From the figure above we can see that the algorithm evenly splits the points K clusters even if there's no separation between them. Let’s now do the same on a target dataset with 3 natural clusters:

plt.figure(figsize=(12, 3))
for k in range(1,6):
    kmeans = KMeans(n_clusters=k)
    a = kmeans.fit_predict(X)
    plt.subplot(1,5,k)
    plt.scatter(X[:, 0], X[:, 1], c=a)
    plt.xlabel('k='+str(k))
plt.tight_layout()
plt.show()


Here we note that the algorithm, with K=2, correctly isolates one of the clusters grouping the other two together. Then, with K=3, correctly identifies the natural clusters. But, with K=4 and K=5 some of the natural clusters are split in two. If we plot the inertia in both cases we'll see something interesting:

def compute_inertia(a, X):
    W = [np.mean(pairwise_distances(X[a == c, :])) for c in np.unique(a)]
    return np.mean(W)

def compute_gap(clustering, data, k_max=5, n_references=5):
    if len(data.shape) == 1:
        data = data.reshape(-1, 1)
    reference = np.random.rand(*data.shape)
    reference_inertia = []
    for k in range(1, k_max+1):
        local_inertia = []
        for _ in range(n_references):
            clustering.n_clusters = k
            assignments = clustering.fit_predict(reference)
            local_inertia.append(compute_inertia(assignments, reference))
        reference_inertia.append(np.mean(local_inertia))
    
    ondata_inertia = []
    for k in range(1, k_max+1):
        clustering.n_clusters = k
        assignments = clustering.fit_predict(data)
        ondata_inertia.append(compute_inertia(assignments, data))
        
    gap = np.log(reference_inertia)-np.log(ondata_inertia)
    return gap, np.log(reference_inertia), np.log(ondata_inertia)

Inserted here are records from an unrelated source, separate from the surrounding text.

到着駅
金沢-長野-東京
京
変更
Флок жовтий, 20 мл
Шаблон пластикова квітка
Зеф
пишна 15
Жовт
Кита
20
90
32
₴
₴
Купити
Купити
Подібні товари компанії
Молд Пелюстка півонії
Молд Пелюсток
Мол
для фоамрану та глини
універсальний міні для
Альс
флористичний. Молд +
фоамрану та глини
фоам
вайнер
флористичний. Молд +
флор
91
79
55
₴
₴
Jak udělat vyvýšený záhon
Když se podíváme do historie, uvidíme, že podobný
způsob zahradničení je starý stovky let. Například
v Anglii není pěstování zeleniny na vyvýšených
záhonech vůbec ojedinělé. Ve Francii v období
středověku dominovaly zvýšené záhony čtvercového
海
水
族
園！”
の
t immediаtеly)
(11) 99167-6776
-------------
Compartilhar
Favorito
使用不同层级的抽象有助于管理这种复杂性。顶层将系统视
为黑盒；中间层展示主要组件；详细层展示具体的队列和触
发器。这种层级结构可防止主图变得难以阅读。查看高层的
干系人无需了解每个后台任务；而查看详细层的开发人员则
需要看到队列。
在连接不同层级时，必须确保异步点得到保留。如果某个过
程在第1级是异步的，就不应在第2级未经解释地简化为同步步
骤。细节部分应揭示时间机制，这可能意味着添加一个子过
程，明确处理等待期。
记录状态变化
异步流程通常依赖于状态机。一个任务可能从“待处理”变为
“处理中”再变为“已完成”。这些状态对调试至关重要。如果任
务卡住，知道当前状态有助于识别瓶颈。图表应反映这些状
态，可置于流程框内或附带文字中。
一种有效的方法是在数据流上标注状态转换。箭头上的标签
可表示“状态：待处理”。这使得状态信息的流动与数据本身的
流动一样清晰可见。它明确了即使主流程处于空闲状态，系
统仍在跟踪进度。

gap, reference_inertia, ondata_inertia = compute_gap(KMeans())


plt.plot(range(1, k_max+1), reference_inertia,
         '-o', label='reference')
plt.plot(range(1, k_max+1), ondata_inertia,
         '-o', label='data')
plt.xlabel('k')
plt.ylabel('log(inertia)')
plt.show()


On the reference dataset the inertia goes down’ very slowly while on the target dataset it assumes the shape of an elbow! We can now compute the Gap Statistics for each K computing the difference of the two curves showed above:

plt.plot(range(1, k_max+1), gap, '-o')
plt.ylabel('gap')
plt.xlabel('k')


It’s easy to see that the Gap is maximum for K=3, just the right choice for our target dataset.

For a more formal introduction you can check out the following paper: Tibshirani R, Walther G, Hastie T. Estimating the number of clusters in a dataset via the gap statistic. Journal of the Royal Statistics Society 2001.